[extropy-chat] Economic consensus on immigration
Martin Striz
mstriz at gmail.com
Thu May 18 20:25:38 UTC 2006
On 5/18/06, Eugen Leitl <eugen at leitl.org> wrote:
> Good point. At individuum level and (related) social group
> there's territory protection. I wasn't thinking about such
> small-scale clustering. You wouldn't see Canuck deer
> erect a fence to separate themselves from Yankee deer.
For good reason. The theoretically observable universe presents a
physical limit on human understanding, but the actually observable
universe presents a cognitive limit on most nonhuman animal
understanding. I suspect that to most nonhuman animals, nothing
exists beyond the horizon, at least to the extent that they never
think about it (migratory species notwithstanding).
So the lack of large-scale artificial borders in biology is not due to
theoretical impediments but the practical fact that most biological
systems aren't complex/intelligent enough.
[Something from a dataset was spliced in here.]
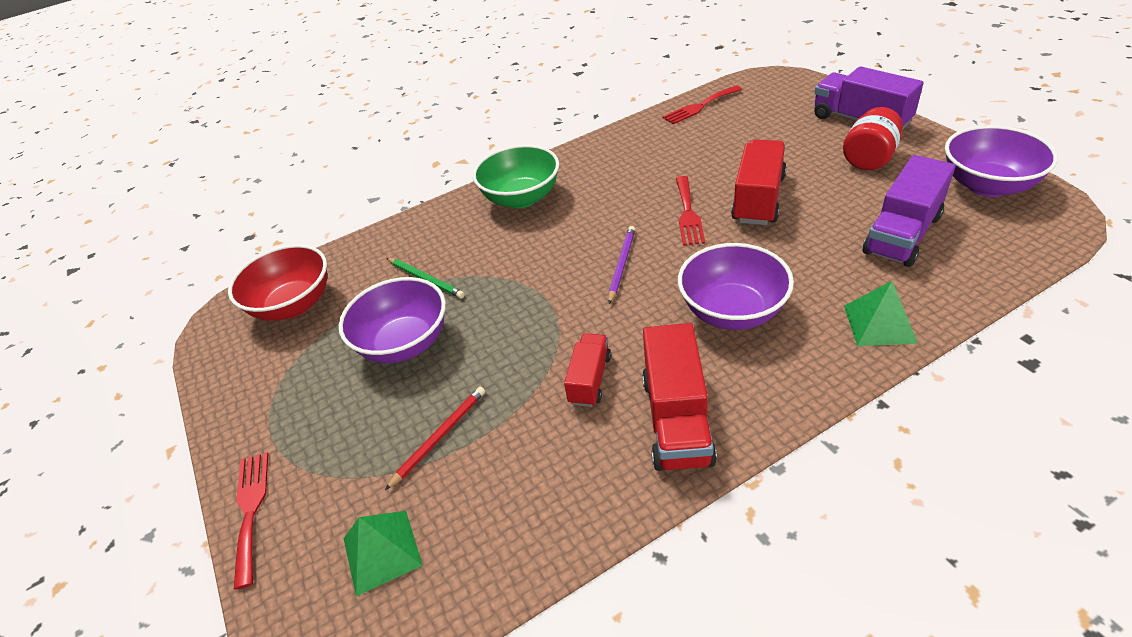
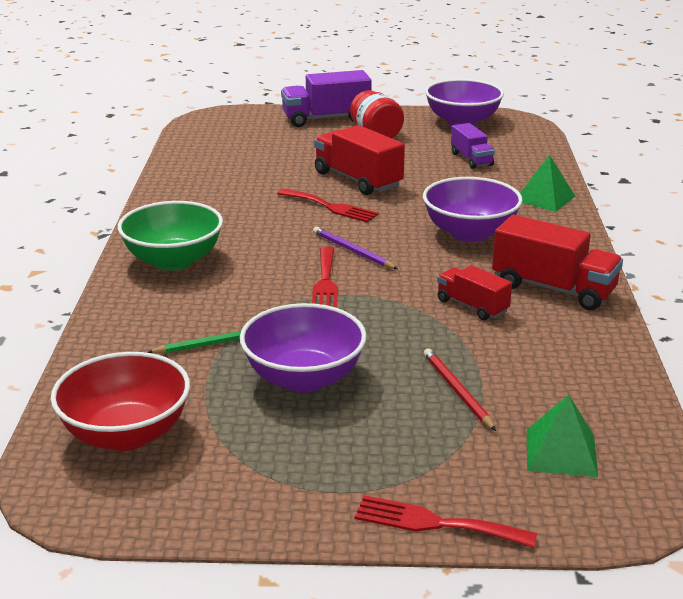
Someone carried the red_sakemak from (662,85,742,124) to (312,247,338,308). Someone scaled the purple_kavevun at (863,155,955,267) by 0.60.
> Absolutely -- and with small tribes it made even sense,
> from a genome's view. But the bulk of our interactions in
> urban areas is now among unrelated individuals, so clustering by
> other markers (language, culture, mobile phone brand)
> is an atavism.
Interestingly, even in the highly mobile modern world, humans tend to
cluster along racial, ethnic and cultural lines (culture being a
marker of tribal affiliation and solidarity). How many ethnic
subregions does New York City have?
I don't think that all historical trends in human behavior are
inviolable biological phenomena, but this one does seem to persist.